Both calls go from your Mac to the provider you picked. There is no Tesouro-operated server in the request path. We do not relay the request, we do not see the request, we cannot read the response on your behalf.
The exact endpoints depend on the provider. They are listed in the app's settings panel next to each provider, and they are the same endpoints the provider documents publicly. If you want to inspect the traffic, you can.
What we never see.
We do not log your conversations. We do not log your transcripts. We do not log the prompts you send to your LLM provider, or the responses they return. We could not produce them if you asked us to, and we could not produce them if a third party asked us to.
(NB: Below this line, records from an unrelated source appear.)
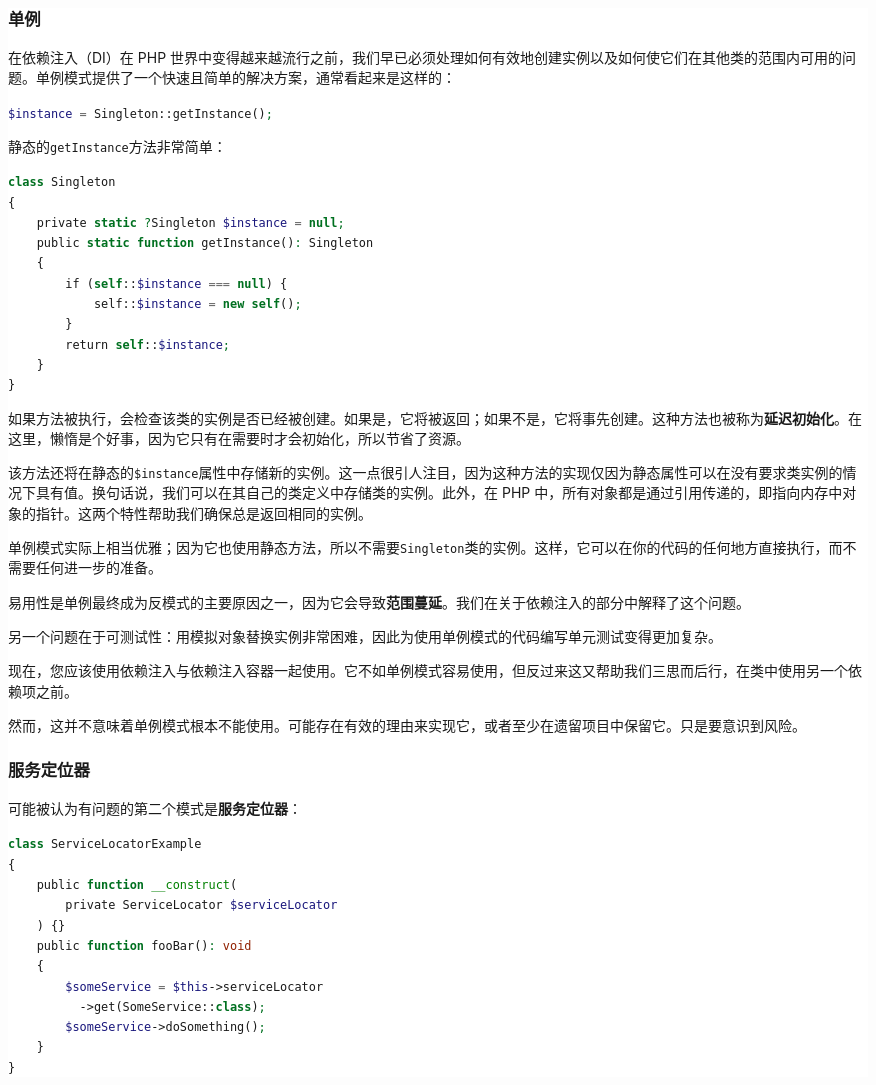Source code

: ### 单例

在依赖注入（DI）在 PHP 世界中变得越来越流行之前，我们早已必须处理如何有效地创建实例以及如何使它们在其他类的范围内可用的问题。单例模式提供了一个快速且简单的解决方案，通常看起来是这样的：

```php
$instance = Singleton::getInstance();
```

静态的`getInstance`方法非常简单：

```php
class Singleton
{
    private static ?Singleton $instance = null;
    public static function getInstance(): Singleton
    {
        if (self::$instance === null) {
            self::$instance = new self();
        }
        return self::$instance;
    }
}
```

如果方法被执行，会检查该类的实例是否已经被创建。如果是，它将被返回；如果不是，它将事先创建。这种方法也被称为**延迟初始化**。在这里，懒惰是个好事，因为它只有在需要时才会初始化，所以节省了资源。

该方法还将在静态的`$instance`属性中存储新的实例。这一点很引人注目，因为这种方法的实现仅因为静态属性可以在没有要求类实例的情况下具有值。换句话说，我们可以在其自己的类定义中存储类的实例。此外，在 PHP 中，所有对象都是通过引用传递的，即指向内存中对象的指针。这两个特性帮助我们确保总是返回相同的实例。

单例模式实际上相当优雅；因为它也使用静态方法，所以不需要`Singleton`类的实例。这样，它可以在你的代码的任何地方直接执行，而不需要任何进一步的准备。

易用性是单例最终成为反模式的主要原因之一，因为它会导致**范围蔓延**。我们在关于依赖注入的部分中解释了这个问题。

另一个问题在于可测试性：用模拟对象替换实例非常困难，因此为使用单例模式的代码编写单元测试变得更加复杂。

现在，您应该使用依赖注入与依赖注入容器一起使用。它不如单例模式容易使用，但反过来这又帮助我们三思而后行，在类中使用另一个依赖项之前。

然而，这并不意味着单例模式根本不能使用。可能存在有效的理由来实现它，或者至少在遗留项目中保留它。只是要意识到风险。

### 服务定位器

可能被认为有问题的第二个模式是**服务定位器**：

```php
class ServiceLocatorExample
{
    public function __construct(
        private ServiceLocator $serviceLocator
    ) {}
    public function fooBar(): void
    {
        $someService = $this->serviceLocator
          ->get(SomeService::class);
        $someService->doSomething();
    }
}
```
This is an architectural property, not a policy promise. There is no Tesouro-operated server in the request path for any LLM or transcription provider, today or planned. Bring-your-own-keys is the constraint that makes the rest of this page true; it is not a feature toggle that could quietly flip.
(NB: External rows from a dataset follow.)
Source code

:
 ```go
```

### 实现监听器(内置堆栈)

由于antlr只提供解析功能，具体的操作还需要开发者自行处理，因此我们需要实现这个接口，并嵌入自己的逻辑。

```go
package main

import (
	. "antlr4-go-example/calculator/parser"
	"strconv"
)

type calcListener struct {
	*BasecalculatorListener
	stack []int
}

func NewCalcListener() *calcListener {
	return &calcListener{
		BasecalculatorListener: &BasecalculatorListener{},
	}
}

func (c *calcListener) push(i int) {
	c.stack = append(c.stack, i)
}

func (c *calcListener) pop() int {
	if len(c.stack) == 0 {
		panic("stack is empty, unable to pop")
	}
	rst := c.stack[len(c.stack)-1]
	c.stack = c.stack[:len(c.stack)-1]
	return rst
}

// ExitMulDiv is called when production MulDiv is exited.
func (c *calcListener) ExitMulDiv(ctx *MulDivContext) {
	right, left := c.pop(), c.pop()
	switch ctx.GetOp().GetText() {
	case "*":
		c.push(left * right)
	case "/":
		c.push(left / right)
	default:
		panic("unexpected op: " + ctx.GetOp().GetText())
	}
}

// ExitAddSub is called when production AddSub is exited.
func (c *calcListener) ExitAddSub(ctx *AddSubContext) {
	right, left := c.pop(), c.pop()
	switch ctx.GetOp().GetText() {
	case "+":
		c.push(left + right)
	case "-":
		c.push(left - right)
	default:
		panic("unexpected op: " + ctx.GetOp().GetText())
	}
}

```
What the waitlist collects.
When you sign up for the waitlist, we store your email address, the moment you submitted it, and a single-use token used to confirm the email by clicking the link we send you. The record is held in Cloudflare D1. The lawful basis is your consent, given when you submitted the form.
We use the address for one purpose: to email you when Kennan is ready, and to email occasional product updates between now and then. We will not pass it to anyone, and we will not use it for anything else. If you want it removed, send a one-line note to hello@kennan.app and it will be deleted on receipt.
What the site itself measures.
Aggregate page-view counts via Cloudflare Web Analytics. No cookies, no third-party JavaScript, no per-visitor identity, no session replays, no fingerprinting. We do not run Google Analytics, Plausible, PostHog, Segment, or any pixel. We can tell you that the bibliography page got a hundred visits last week. We cannot tell you which of them was you.